Wisdom for Today from Nation's Past
Ray Winstead

Whatever a person’s political preferences or philosophical inclinations are, it is worthwhile to be reminded that freedom of speech is a fundamental American right as expressed by the following notable Americans from our nation’s history.

• Hugo Black, Supreme Court justice: “I do not believe that it can be too often repeated that the freedoms of speech, press, petition and assembly guaranteed by the First Amendment must be accorded to the ideas we hate or sooner or later they will be denied to the ideas we cherish.”

• Oliver Wendell Holmes Jr., Supreme Court justice: “If there is any principle of the Constitution that more imperatively calls for attachment than any other it is the principle of free thought, not free thought for those who agree with us but freedom for the thought that we hate.”

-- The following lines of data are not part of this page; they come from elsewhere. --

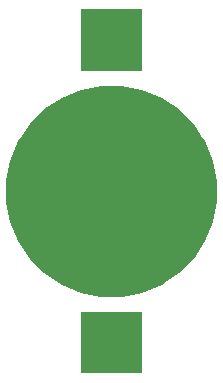
<source format=gbr>
G04 #@! TF.GenerationSoftware,KiCad,Pcbnew,(5.1.2-1)-1*
G04 #@! TF.CreationDate,2021-09-30T18:50:00+02:00*
G04 #@! TF.ProjectId,parasite,70617261-7369-4746-952e-6b696361645f,1.2.0*
G04 #@! TF.SameCoordinates,Original*
G04 #@! TF.FileFunction,Soldermask,Bot*
G04 #@! TF.FilePolarity,Negative*
%FSLAX46Y46*%
G04 Gerber Fmt 4.6, Leading zero omitted, Abs format (unit mm)*
G04 Created by KiCad (PCBNEW (5.1.2-1)-1) date 2021-09-30 18:50:00*
%MOMM*%
%LPD*%
G04 APERTURE LIST*
%ADD10C,0.100000*%
G04 APERTURE END LIST*
D10*
G36*
X69701000Y-70301000D02*
G01*
X64499000Y-70301000D01*
X64499000Y-65099000D01*
X69701000Y-65099000D01*
X69701000Y-70301000D01*
X69701000Y-70301000D01*
G37*
G36*
X69710909Y-46292981D02*
G01*
X71339887Y-46967726D01*
X71339888Y-46967727D01*
X72805930Y-47947304D01*
X74052696Y-49194070D01*
X74707228Y-50173648D01*
X75032274Y-50660113D01*
X75707019Y-52289091D01*
X76051000Y-54018402D01*
X76051000Y-55781598D01*
X75707019Y-57510909D01*
X75032274Y-59139887D01*
X75032273Y-59139888D01*
X74052696Y-60605930D01*
X72805930Y-61852696D01*
X71826352Y-62507228D01*
X71339887Y-62832274D01*
X69710909Y-63507019D01*
X67981598Y-63851000D01*
X66218402Y-63851000D01*
X64489091Y-63507019D01*
X62860113Y-62832274D01*
X62373648Y-62507228D01*
X61394070Y-61852696D01*
X60147304Y-60605930D01*
X59167727Y-59139888D01*
X59167726Y-59139887D01*
X58492981Y-57510909D01*
X58149000Y-55781598D01*
X58149000Y-54018402D01*
X58492981Y-52289091D01*
X59167726Y-50660113D01*
X59492772Y-50173648D01*
X60147304Y-49194070D01*
X61394070Y-47947304D01*
X62860112Y-46967727D01*
X62860113Y-46967726D01*
X64489091Y-46292981D01*
X66218402Y-45949000D01*
X67981598Y-45949000D01*
X69710909Y-46292981D01*
X69710909Y-46292981D01*
G37*
G36*
X69701000Y-44701000D02*
G01*
X64499000Y-44701000D01*
X64499000Y-39499000D01*
X69701000Y-39499000D01*
X69701000Y-44701000D01*
X69701000Y-44701000D01*
G37*
M02*

</source>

• Charles Evans Hughes, Supreme Court chief justice: “When we lose the right to be different, we lose the right to be free.”

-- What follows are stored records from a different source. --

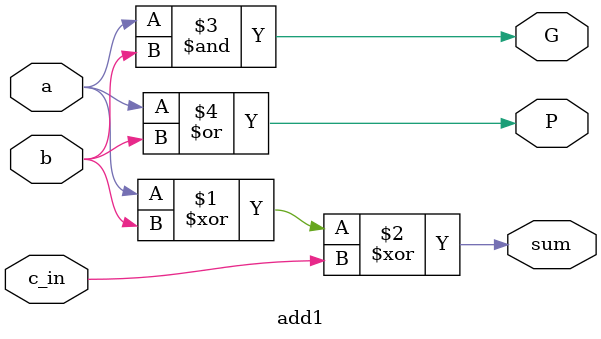
<source format=v>
`timescale 1ns / 1ps

module add1(input a, input b, input c_in, output sum, output G, output P);  
//超前进位加法器中1位加法器（计算P、G、sum）
        xor a1(sum, a, b, c_in);
        and a2(G, a, b);
        or a3(P, a, b);
endmodule

</source>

• William J. Brennan Jr., Supreme Court justice: “If there is a bedrock principle underlying the First Amendment, it is that the government may not prohibit the expression of an idea simply because society finds the idea itself offensive or disagreeable.”

• Abe Fortas, Supreme Court justice: “Dissent and dissenters have no monopoly on freedom. They must tolerate opposition. They must accept dissent from their dissent.”

• Adlai Stevenson II, presidential nominee: “My definition of a free society is a society where it is safe to be unpopular.”

• John Paul Stevens, Supreme Court justice: “Just as the right to speak and the right to refrain from speaking are complementary components of a broader concept of individual freedom, so also the individual’s freedom to choose his own creed is the counterpart of his right to refrain from accepting the creed established by the majority.”

• Earl Warren, Supreme Court chief justice: “When the rights of any individual or group are chipped away, the freedom of all erodes.”

• Warren E. Burger, Supreme Court chief justice: “Free speech carries with it some freedom to listen.”